例えば、ブッシュとチェイニーの地方選挙遊説イベントの際に、マイケル・ムーアやその他「政治的に立場の偏った(by小泉首相)」ジャーナリストが取材に来ることを恐れたブッシュ選挙チームは、一風変わった入場制限をしている。演説チケットを入手するには、ブッシュ政権を支持するという誓約書にサインしなければならないのだ

しかし、共和党全国大会でそんな報道制限を設けたらすぐ話題になってしまうので、この方策はうまくいかないだろう。

そこで、ブッシュ政権の「無残な成果」を攻撃するヒマをケリー陣営に与えないように、ブッシュ陣営と共和党は「ケリーの軍歴は嘘」という虚偽情報に基づく無謀なPRキャンペーンを開始して、政策論議から国民の目を遠ざけようとしている。

なぜこのキャンペーンが無謀なのかといえば、お金で引っ張りだしてきたベトナム退役軍人の中には、ケリーと同じ時期にベトナム戦争に従軍していたことを「ケリーと共に闘った」と誇張する者がいたり、「嘘をついた」と謝罪する者もいたり、また実際にケリーと一緒にベトナムで高速艇チームに居た退役軍人もケリーの証言を裏付けているなど、ケリーを攻撃する当事者たちの嘘があまりにも簡単に暴かれてしまっているからだ。

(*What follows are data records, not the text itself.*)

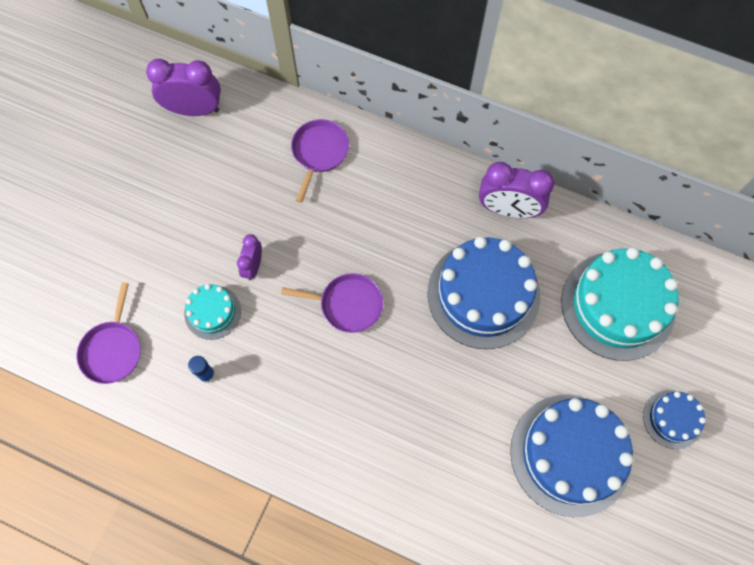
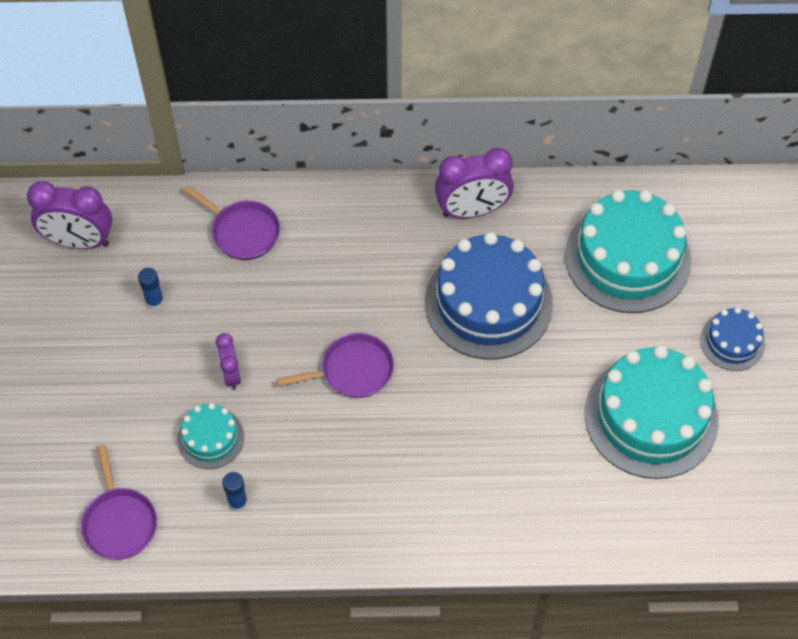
camera: 25 degrees left, 10 degrees down
(194, 109) = (79, 242): purple clock -> purple clock turned 150 degrees counterclockwise
(225, 181) = (155, 301): none -> blue glue stick
(319, 152) = (243, 232): purple pan -> purple pan turned 135 degrees clockwise
(570, 454) = (651, 417): blue cake -> turquoise cake

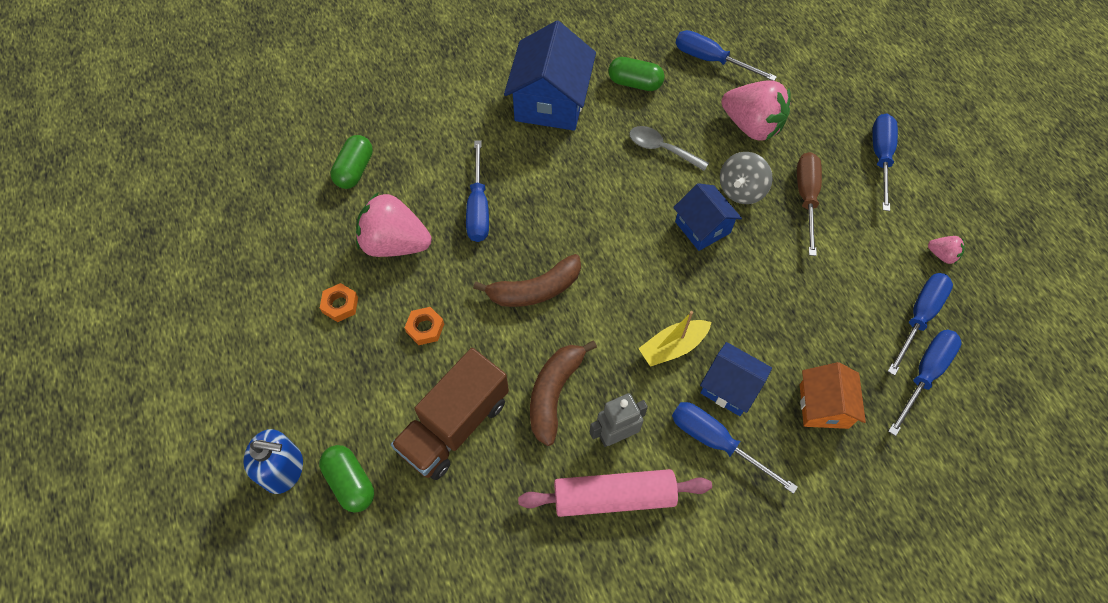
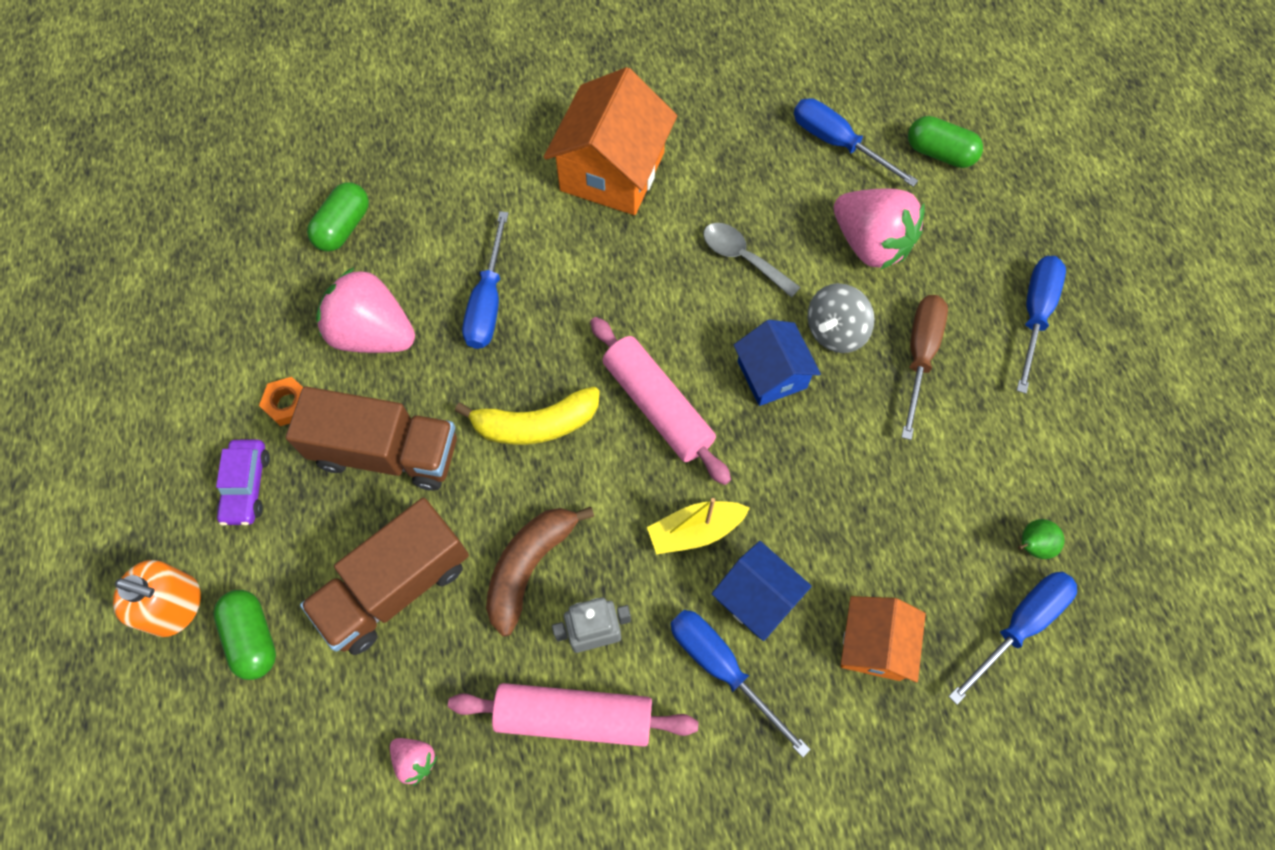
camera: 10 degrees right, 5 degrees up
(283, 469) = (176, 606): blue soap dispenser -> orange soap dispenser
(321, 370) = (247, 486): none -> purple car
(425, 328) = (386, 452): orange nut -> brown truck
(535, 290) = (535, 424): brown banana -> yellow banana
(550, 102) = (612, 172): blue house -> orange house
(623, 262) = (657, 406): none -> pink rolling pin
(635, 83) = (728, 161): green capsule -> green capsule (939, 153)
(919, 317) = (1031, 545): blue screwdriver -> green pear
(942, 255) = (1084, 464): pink strawberry -> pink strawberry (415, 760)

しかも、このケリー攻撃キャンペーンの出資者であるボブ・ペリーという人物はテキサス州で最大の共和党献金者で、「ブッシュの頭脳」カール・ローブ大統領上級顧問の個人的な友人であることが暴露されている。さらに、ケリー攻撃騒動により再びブッシュ大統領自身の脱走兵騒動が再燃し始めている。(しかもブッシュの脱走兵騒動は事実に基づいている)まさしくブッシュ再選キャンペーンにとって逆効果なのだ。

このような失敗を繰り返している中、共和党全国大会後にブッシュ陣営が活動方針をどう変えていくかが、おおいに注目されている。やはり政府内で検討されているとおり「テロによる選挙の延期」を目指すのだろうか?